El barrio de Urca, en la ciudad brasileña de Río de Janeiro, está ubicado en la península que alberga al cerro Pan de Azúcar. Compuesto principalmente por casas independientes y edificios residenciales, tiene una vista privilegiada del centro de la ciudad, el Cristo del Corcovado y la playa de Botafogo. Un murete de unos 60 centímetros de altura y 40 de ancho, suficiente para que una persona pueda sentarse relativamente cómoda, recorre todo el borde costero del barrio a lo largo de más de un kilómetro. Es conocido como la Mureta da Urca.
Todas las tardes, decenas de personas compran algo de tomar en alguna bodega cercana y acuden a sentarse sobre ese murete, en pareja o entre amigos, a ver la puesta del sol caer sobre el dramático paisaje carioca. Dicen que todo empezó cuando alguien no quiso pagar los precios de un restaurante cercano y decidió comprar una cerveza más barata en la bodega de al lado y beberla sobre el muro.
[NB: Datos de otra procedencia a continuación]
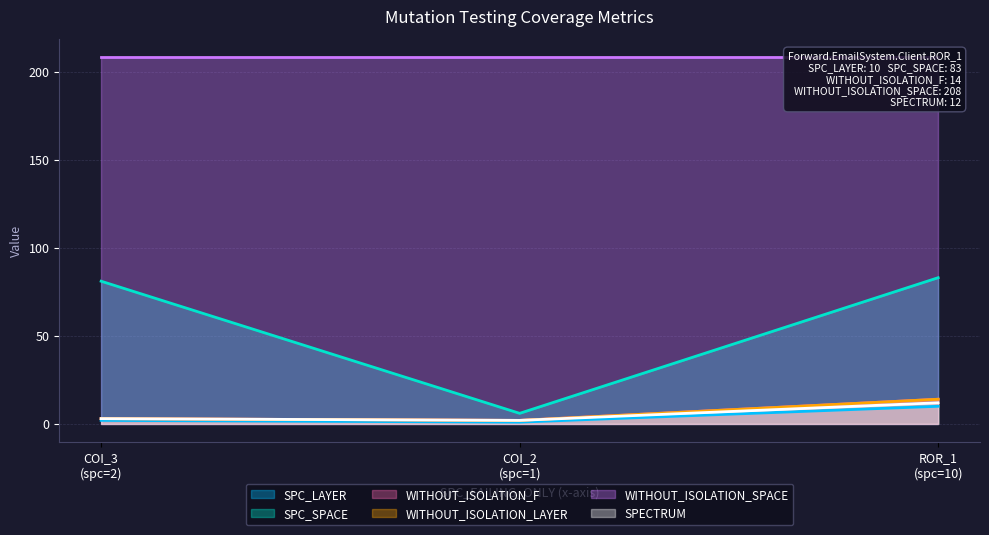

What is the maximum value for WITHOUT_ISOLATION_F?

14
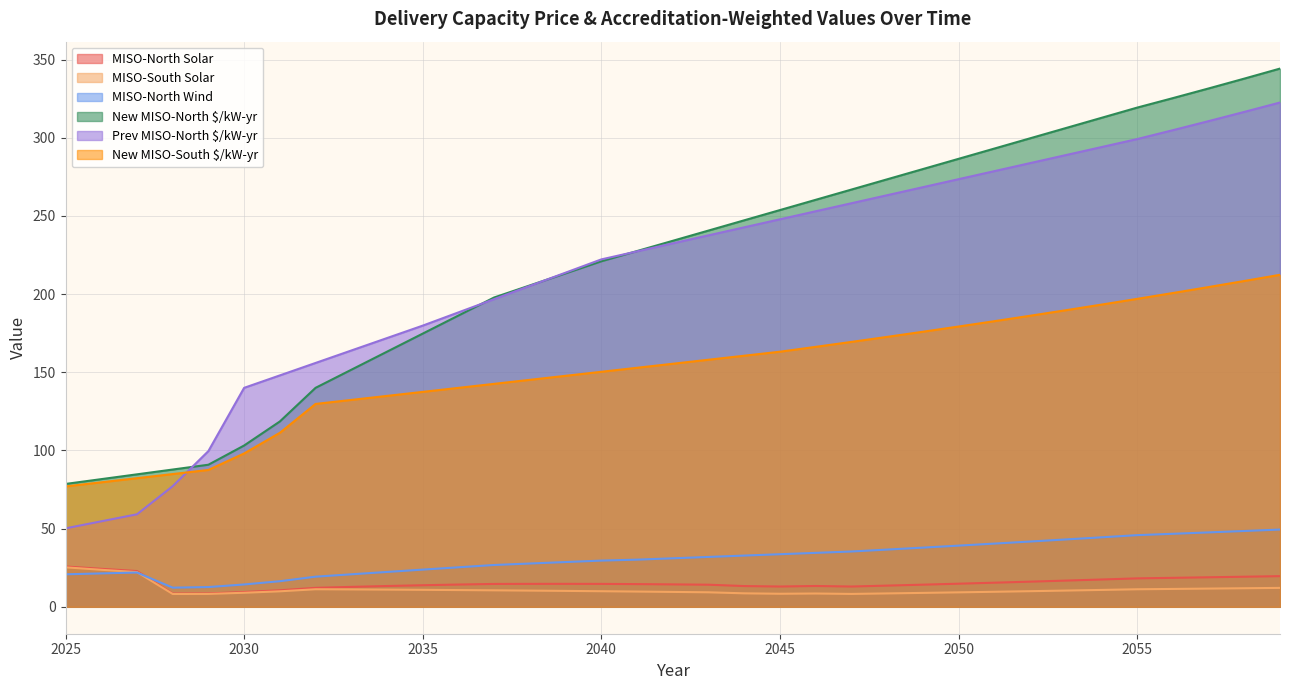

True or false: MISO-North Solar and MISO-South Solar cross at least once.

False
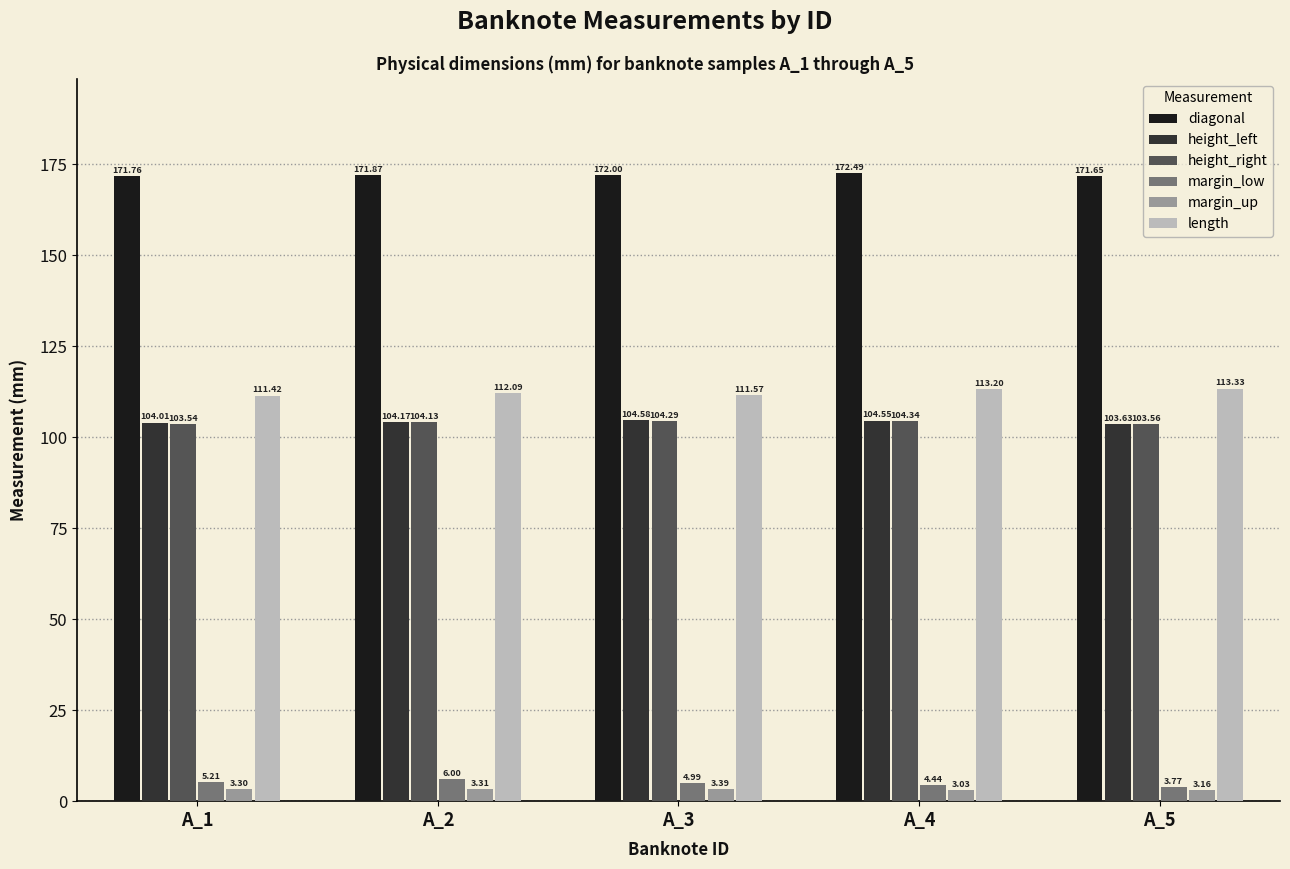

What is the difference between the highest and lowest values at A_3?

168.6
Hoy, es una apreciada tradición local y el barrio se llena todos los días de una fila de visitantes que vienen a admirar el paisaje.
Los vecinos disfrutan del espectáculo, observando entretenidos desde sus balcones o uniéndose a la diversión. Se escucha el agradable murmullo de una conversación animada. El nivel de bulla no excede lo razonable y, una vez llegada la noche, la gente se dispersa y deja las latas y botellas en los basureros cercanos.
La Mureta da Urca es un gran ejemplo de lo que pueden aportar los más sencillos espacios públicos a la calidad de vida de los habitantes de una ciudad. Lamentablemente, una situación así parece imposible en nuestro malecón; nuestras mezquinas municipalidades siempre están listas para extinguir cualquier actividad espontánea, presas del terror de unos pocos vecinos egoístas que no toleran la felicidad ajena. Es hora de escucharlos un poco menos y pensar más en el bienestar de todos.